(Collected data)
····················

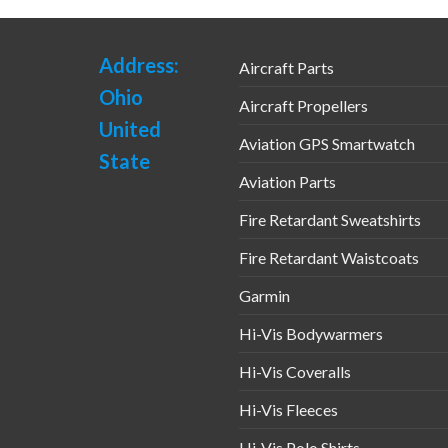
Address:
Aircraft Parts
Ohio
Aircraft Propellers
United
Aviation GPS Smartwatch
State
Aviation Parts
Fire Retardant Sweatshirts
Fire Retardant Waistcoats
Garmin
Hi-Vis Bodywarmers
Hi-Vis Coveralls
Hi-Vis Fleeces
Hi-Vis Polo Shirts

····················

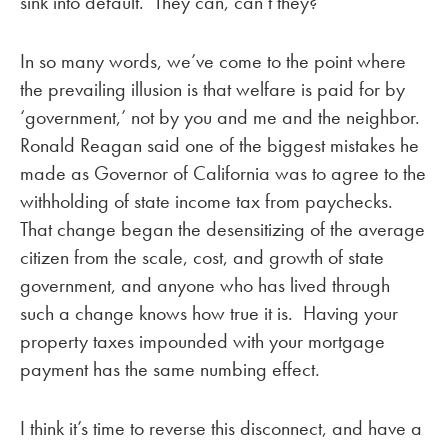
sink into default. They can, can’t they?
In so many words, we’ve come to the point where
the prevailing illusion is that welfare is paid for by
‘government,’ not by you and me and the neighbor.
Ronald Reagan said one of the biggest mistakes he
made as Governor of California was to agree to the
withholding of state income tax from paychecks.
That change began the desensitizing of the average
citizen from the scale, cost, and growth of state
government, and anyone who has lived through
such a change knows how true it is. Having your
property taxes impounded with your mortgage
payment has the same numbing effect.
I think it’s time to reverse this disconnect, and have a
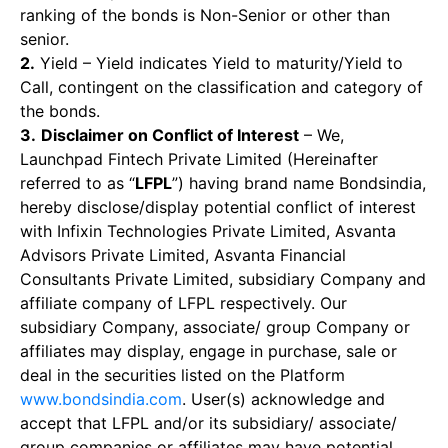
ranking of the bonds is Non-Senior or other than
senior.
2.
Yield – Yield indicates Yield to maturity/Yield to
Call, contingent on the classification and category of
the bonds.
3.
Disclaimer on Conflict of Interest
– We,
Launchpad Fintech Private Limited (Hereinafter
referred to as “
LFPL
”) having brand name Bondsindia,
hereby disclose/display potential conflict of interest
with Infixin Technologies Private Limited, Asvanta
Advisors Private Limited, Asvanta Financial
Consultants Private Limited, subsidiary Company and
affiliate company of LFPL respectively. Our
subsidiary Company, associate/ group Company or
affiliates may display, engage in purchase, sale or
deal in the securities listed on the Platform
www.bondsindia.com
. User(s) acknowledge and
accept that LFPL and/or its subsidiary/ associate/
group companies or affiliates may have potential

····················

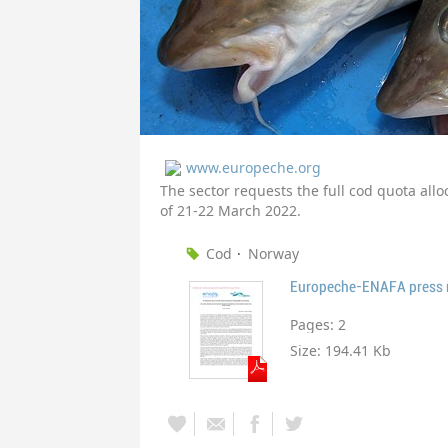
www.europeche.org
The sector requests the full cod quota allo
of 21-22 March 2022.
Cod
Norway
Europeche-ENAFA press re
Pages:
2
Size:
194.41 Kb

····················

__Work to complete__:
An exact copy of the lines above, from the one containing "Consultants Private Limited, subsidiary" down to the one containing "group companies or" and including both, is the whole answer; retype it and nothing else.

__Reply__:
Consultants Private Limited, subsidiary Company and
affiliate company of LFPL respectively. Our
subsidiary Company, associate/ group Company or
affiliates may display, engage in purchase, sale or
deal in the securities listed on the Platform
www.bondsindia.com
. User(s) acknowledge and
accept that LFPL and/or its subsidiary/ associate/
group companies or affiliates may have potential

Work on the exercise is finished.